To gangs that carve their names into public toilet seats:
A) Why?
B) Haha, you touched a public toilet seat.
“What do we want?”
“A compilation album!”
“What shall we call it?”
“Now!”
Questions like, “Could you survive a cannon blast, dad?” keep my son up at night. Follow up comments like, “I guess we’ll have to wait and see,” keep me up at night.
Congratulations to all the people currently in a coma, well played.
One last time…
It’s ‘a lot’ not ‘alot’!
It’s that simple.
Tomorrow we’ll cover thermonuclear fusion & the works of Voltaire.
Day 65: My dog still insists on acting happy to see people despite my example and training
Took my mom to a steakhouse for dinner and she ordered the salmon. And I just feel like this is a metaphor for our entire relationship.

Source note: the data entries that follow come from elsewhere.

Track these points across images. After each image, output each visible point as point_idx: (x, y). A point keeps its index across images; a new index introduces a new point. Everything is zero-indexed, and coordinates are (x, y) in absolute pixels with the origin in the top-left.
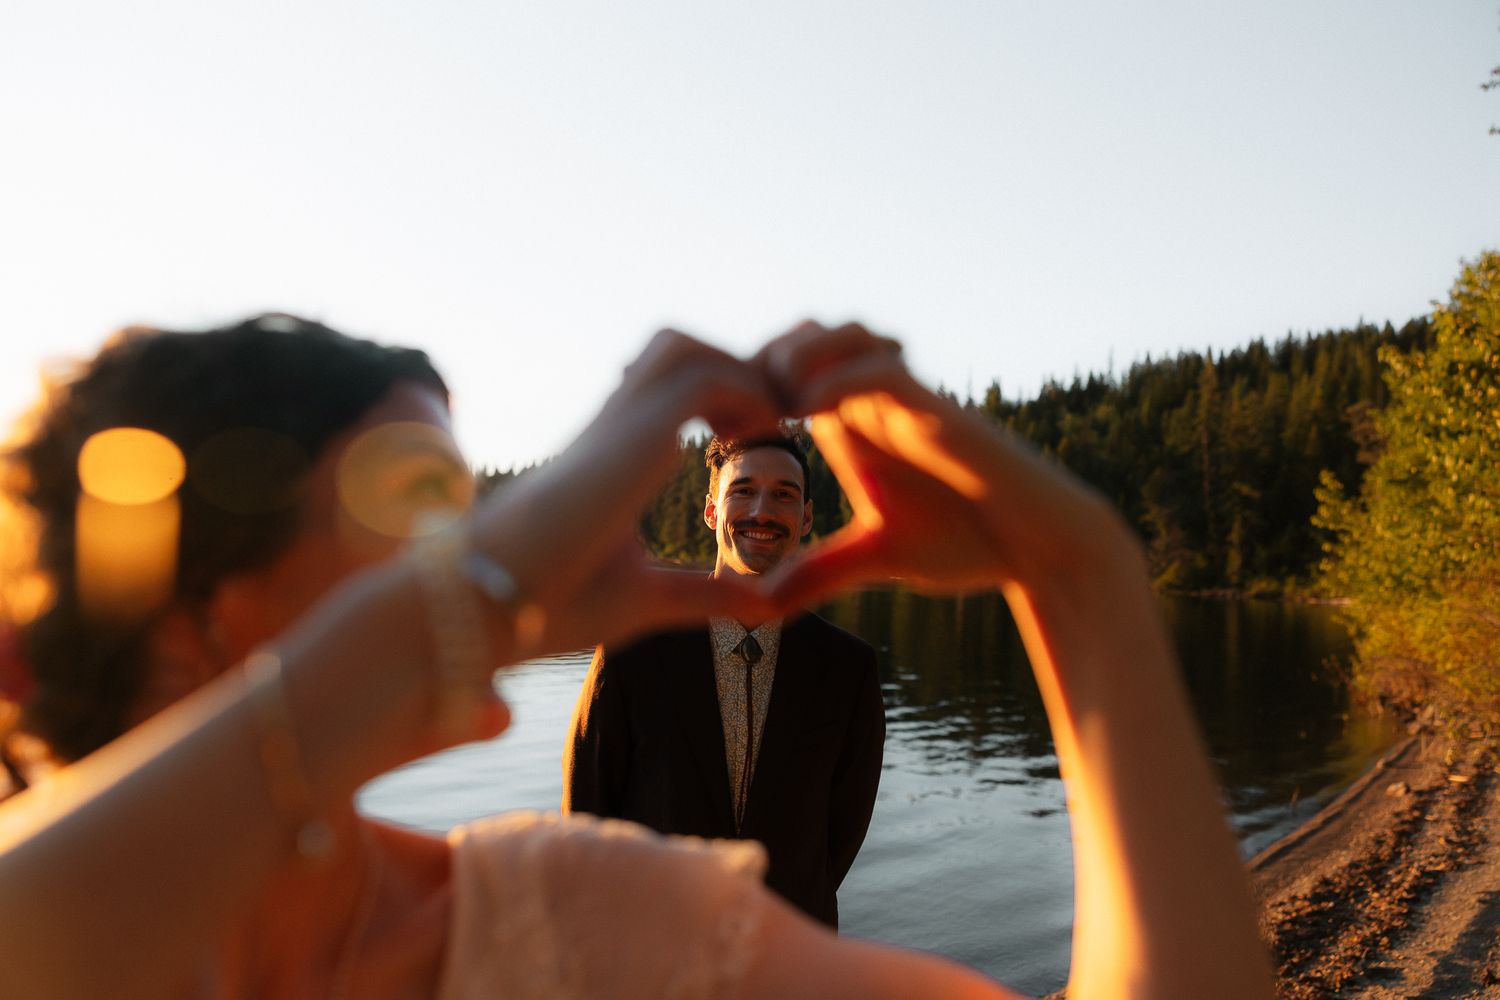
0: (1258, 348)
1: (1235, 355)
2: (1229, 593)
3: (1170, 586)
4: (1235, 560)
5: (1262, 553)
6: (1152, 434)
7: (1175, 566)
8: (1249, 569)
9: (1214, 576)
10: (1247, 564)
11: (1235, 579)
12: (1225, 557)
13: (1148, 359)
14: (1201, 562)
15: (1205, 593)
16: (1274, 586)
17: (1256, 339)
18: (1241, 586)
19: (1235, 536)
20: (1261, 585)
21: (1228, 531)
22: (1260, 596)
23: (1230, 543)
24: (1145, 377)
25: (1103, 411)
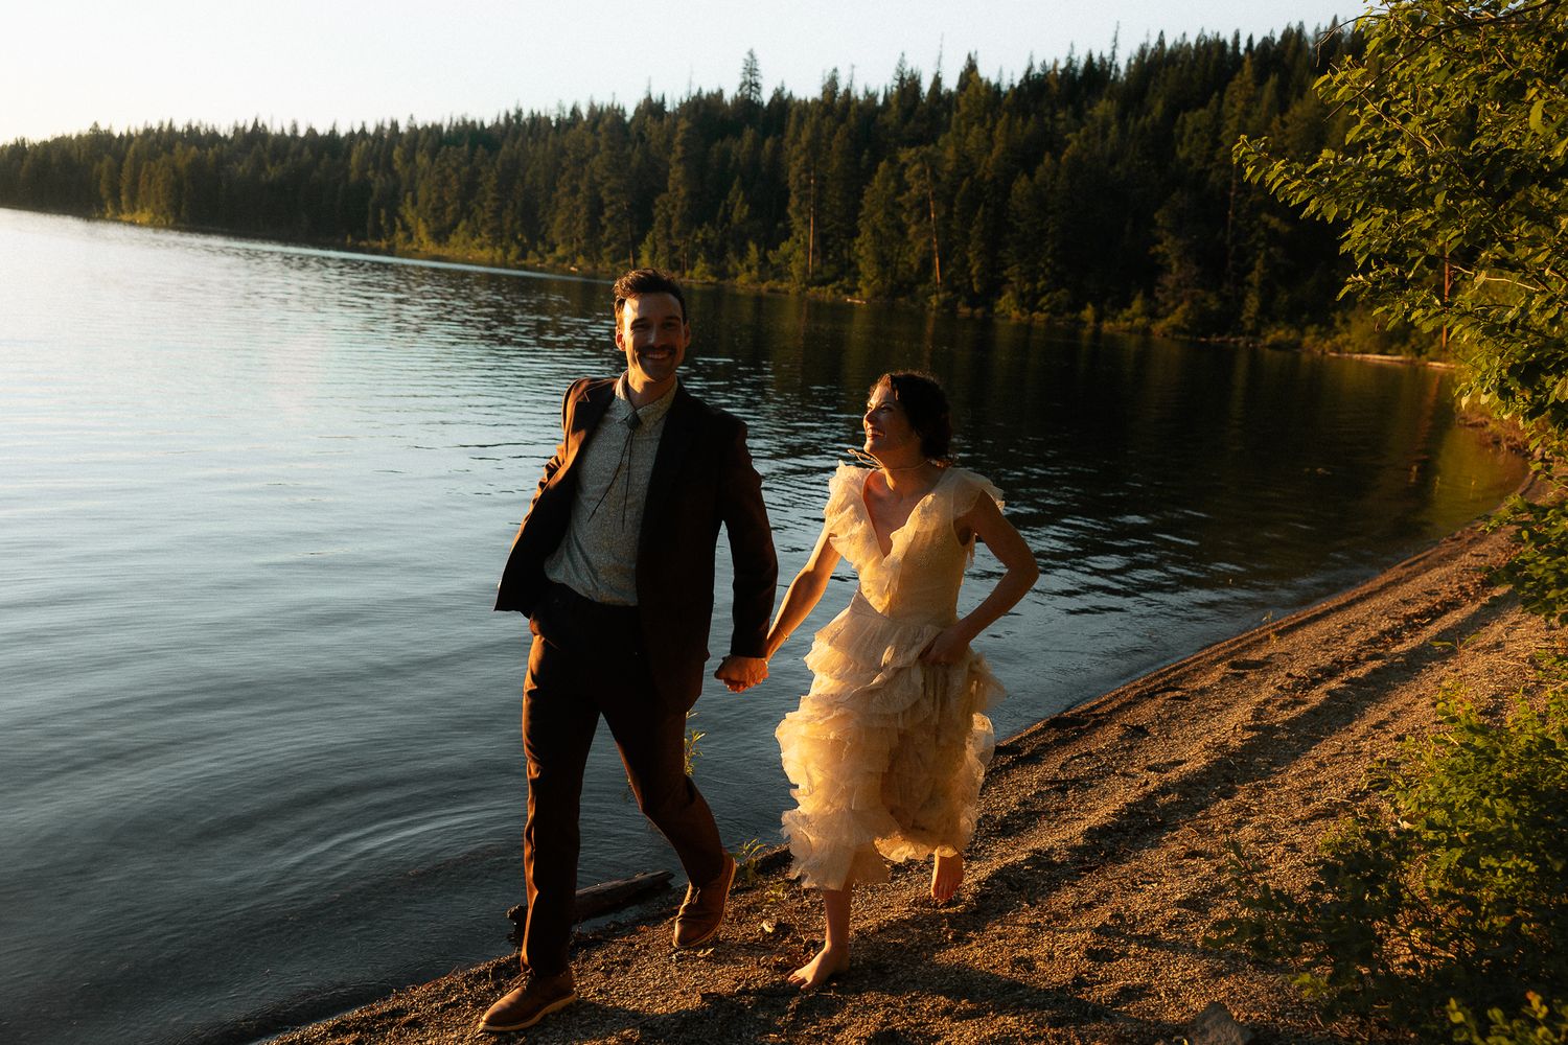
0: (1294, 38)
1: (1267, 42)
2: (1242, 341)
3: (1176, 329)
4: (1252, 303)
5: (1283, 298)
6: (1161, 142)
7: (1185, 306)
8: (1268, 315)
9: (1227, 321)
10: (1264, 309)
11: (1249, 325)
12: (1241, 299)
13: (1161, 42)
14: (1214, 304)
15: (1215, 339)
16: (1293, 335)
17: (1295, 26)
18: (1256, 333)
19: (1254, 277)
20: (1278, 334)
21: (1250, 269)
22: (1275, 346)
23: (1250, 284)
24: (1156, 64)
25: (1103, 108)
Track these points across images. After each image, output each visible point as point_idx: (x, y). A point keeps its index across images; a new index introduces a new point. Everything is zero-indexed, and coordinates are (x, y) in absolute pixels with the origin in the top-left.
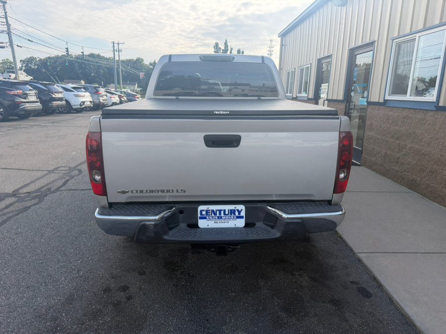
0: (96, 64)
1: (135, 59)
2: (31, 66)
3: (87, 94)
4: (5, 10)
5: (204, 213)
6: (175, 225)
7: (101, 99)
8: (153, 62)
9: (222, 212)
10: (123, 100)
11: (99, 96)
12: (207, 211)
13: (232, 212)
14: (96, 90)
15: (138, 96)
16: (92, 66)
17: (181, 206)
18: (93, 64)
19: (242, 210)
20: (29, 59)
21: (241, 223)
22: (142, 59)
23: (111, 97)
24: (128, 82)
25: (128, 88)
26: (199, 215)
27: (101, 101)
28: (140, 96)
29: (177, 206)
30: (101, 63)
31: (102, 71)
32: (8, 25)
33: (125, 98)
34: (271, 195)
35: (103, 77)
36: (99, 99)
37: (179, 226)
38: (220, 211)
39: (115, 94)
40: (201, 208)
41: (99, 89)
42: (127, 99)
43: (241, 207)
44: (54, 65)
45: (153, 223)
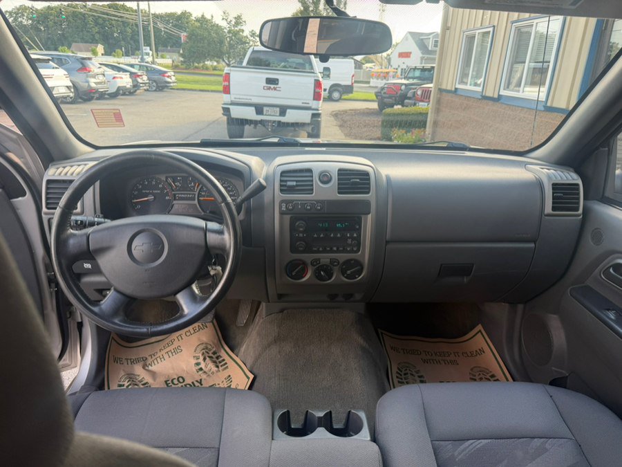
0: (120, 19)
1: (179, 13)
2: (21, 22)
3: (61, 72)
7: (93, 83)
8: (200, 16)
10: (140, 80)
11: (87, 76)
14: (82, 64)
15: (169, 74)
16: (114, 22)
18: (116, 18)
20: (18, 9)
22: (189, 13)
23: (114, 78)
24: (169, 48)
25: (168, 57)
27: (93, 85)
28: (173, 73)
30: (127, 18)
31: (129, 30)
33: (145, 78)
35: (131, 39)
36: (88, 82)
39: (125, 71)
41: (88, 62)
42: (149, 79)
44: (56, 18)
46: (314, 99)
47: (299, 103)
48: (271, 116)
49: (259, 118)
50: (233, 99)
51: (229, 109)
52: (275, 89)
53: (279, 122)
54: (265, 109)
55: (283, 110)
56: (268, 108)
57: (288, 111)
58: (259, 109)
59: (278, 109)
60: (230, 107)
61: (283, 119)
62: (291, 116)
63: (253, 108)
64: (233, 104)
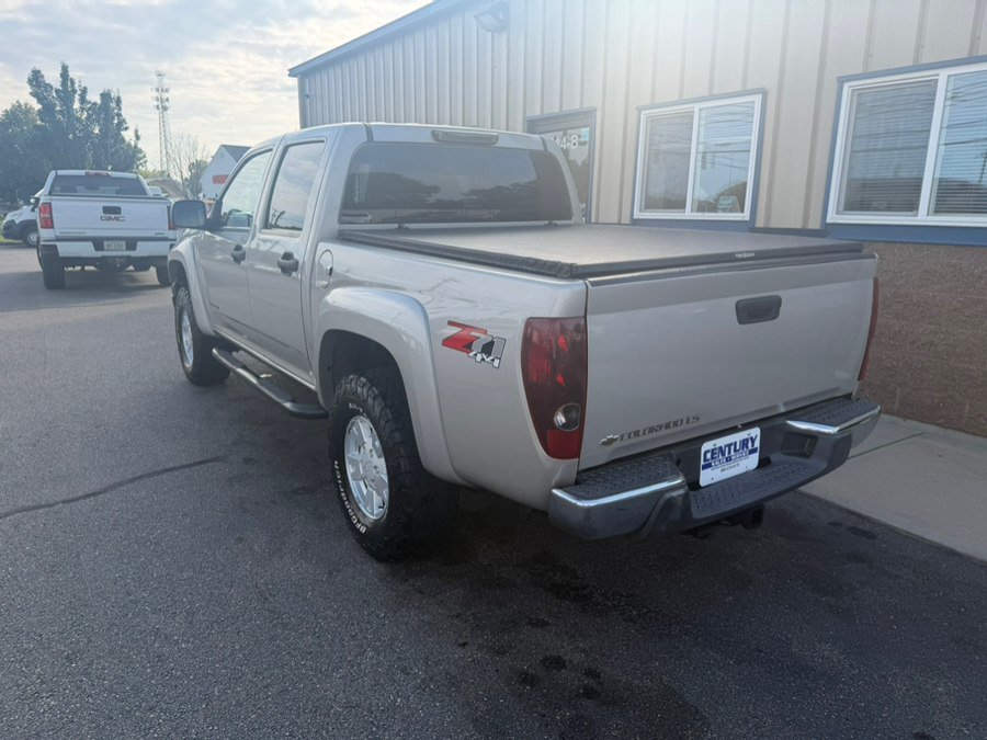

i cannot relate to all these YA main characters that have the focus and determination to complete their little tasks and save the world. after about two weeks when the hyperfixation of it wore of, i’d let the planet die bc i discovered knitting
Animal behavior can warn you when an earthquake is coming.
Like the night before the last earthquake,our dog took the car keys and drove off
An object at rest stays at rest and an object in motion is stupid because it could be resting.
Captain: Did you break the sonar again?
Me: Yessir. I’m sorry
Captain: This is why we can’t have nice pings
There are now more photos of girls in bathroom mirrors than there are of the entire 1940’s.
PHILOSOPHY MAJOR: humanity is at risk
STEM MAJOR: because global warming is affecting sea levels
ENGLISH MAJOR: is it affecting or effecting
I love how insurance companies offer “accident forgiveness” like they’re some sort of ancient deity pardoning your existence.
Hallmark: please make modern cards, like “Sorry you got your joke explained to you.”
a trio of sheep gather to watch as you sit upon the fence to eat your lunch
*dipping a pine cone in my coffee* Gosh I just love fall
me at age 5: if I get a million dollars ill buy a yacht and 14 trampolines
me at age 25: if I get a million dollars ill go to the dentist and pay for express shipping on stuff
My phone just autocorrected “Haha” to “Jaja” so I guess I’m Mexican now.